We live in a sea of electromagnetic radiation, vibrant with information — ideas, images, text, music — surrounding us on every side, as pervasive as the air we breathe. Each one of us has the potential to become an active node in this shimmering web of immaterial vibrations — what Teilhard called the planet’s “phosphorescence of thought.”
Sometime this year, the number of wireless phones will overtake fixed phones. Within a few years, wireless handheld communication sets will combine features of mobile phones, broadband Internet, international multichannel radio and television, personal computers, personal organizers, digital cameras and the global positioning system, or GPS.
Fiber-optic networks and central wireless transmission stations will be superseded by some form of “mesh networking,” with every individual’s personal node device, let’s call it, supporting transmission of information between other active nodes of the system. The system will increasingly be organized from the ground up, rather than from the top down; that is, big network operators will give way to fluid, ever-changing networks stitched together by communities of individuals.
Eventually, personal node devices, or PNDs, will be integrated directly with the human nervous system in ways we can’t as yet imagine.
All of this evolution will take place at an ever more rapid rate, as the pressure of interacting thought grows ever greater, precisely as Teilhard imagined.
What all this means, and how it will affect human society, is anybody’s guess. Certainly, a new kind of globalization will emerge, for good or ill, in which, as Teilhard said, “the whole Earth…is required to nourish each one of us.” The recent World Cup competitions in Japan and Korea, watched as they occurred with consuming interest by billions of people throughout the world — without reference to religion, politics, or even economic development — were a powerful illustration of the noosphere’s thrust towards homogenization.
Teilhard was optimistic about globalization, partly because he was a man of the Enlightenment and therefore a champion of progress, partly because he was a Christian who believed that humankind’s story has a hopeful destiny. The problem, he asserted, will be finding a way to give every individual a unique value within the unity of a massively interconnected whole.
In this he was surely right. The great challenge of electronic globalization is to ensure that personal freedom is enhanced, not diminished, by connectivity. The noosphere is, or will become, as Teilhard suggested, a kind of supraorganism with a life of its own. The tension we must negotiate is between our collective fate and our individual uniqueness — between the respective importance of the network and the node.

■ EXTRACTED RECORDS ■
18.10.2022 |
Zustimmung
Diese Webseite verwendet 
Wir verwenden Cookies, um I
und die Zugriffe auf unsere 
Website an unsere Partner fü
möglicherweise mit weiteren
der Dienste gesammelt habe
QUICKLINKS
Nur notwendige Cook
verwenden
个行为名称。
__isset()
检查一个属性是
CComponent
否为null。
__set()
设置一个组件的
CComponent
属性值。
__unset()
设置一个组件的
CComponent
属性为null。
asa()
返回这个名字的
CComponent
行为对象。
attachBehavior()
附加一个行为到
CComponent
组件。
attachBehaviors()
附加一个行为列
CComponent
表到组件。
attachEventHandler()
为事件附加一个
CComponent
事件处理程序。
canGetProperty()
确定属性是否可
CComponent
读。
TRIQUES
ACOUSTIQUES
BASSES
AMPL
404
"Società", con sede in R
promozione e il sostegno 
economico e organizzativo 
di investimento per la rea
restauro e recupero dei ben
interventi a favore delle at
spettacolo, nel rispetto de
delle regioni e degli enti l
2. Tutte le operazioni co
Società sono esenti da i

...

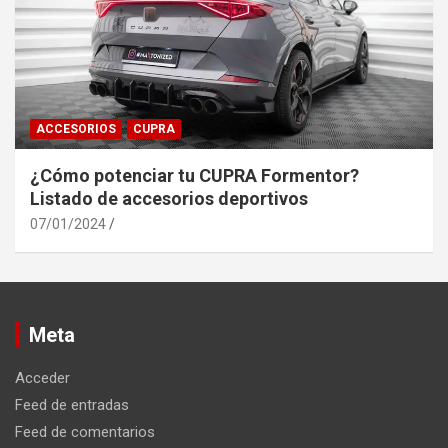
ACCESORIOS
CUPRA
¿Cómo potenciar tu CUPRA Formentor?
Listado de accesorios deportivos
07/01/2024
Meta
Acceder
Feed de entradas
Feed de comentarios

■ ACTIVITY ■
Transcribe the passage of the noosphere text from "What all this" to "massively interconnected whole.", keeping every word and mark unchanged.

■ ANSWER BELOW ■
What all this means, and how it will affect human society, is anybody’s guess. Certainly, a new kind of globalization will emerge, for good or ill, in which, as Teilhard said, “the whole Earth…is required to nourish each one of us.” The recent World Cup competitions in Japan and Korea, watched as they occurred with consuming interest by billions of people throughout the world — without reference to religion, politics, or even economic development — were a powerful illustration of the noosphere’s thrust towards homogenization.
Teilhard was optimistic about globalization, partly because he was a man of the Enlightenment and therefore a champion of progress, partly because he was a Christian who believed that humankind’s story has a hopeful destiny. The problem, he asserted, will be finding a way to give every individual a unique value within the unity of a massively interconnected whole.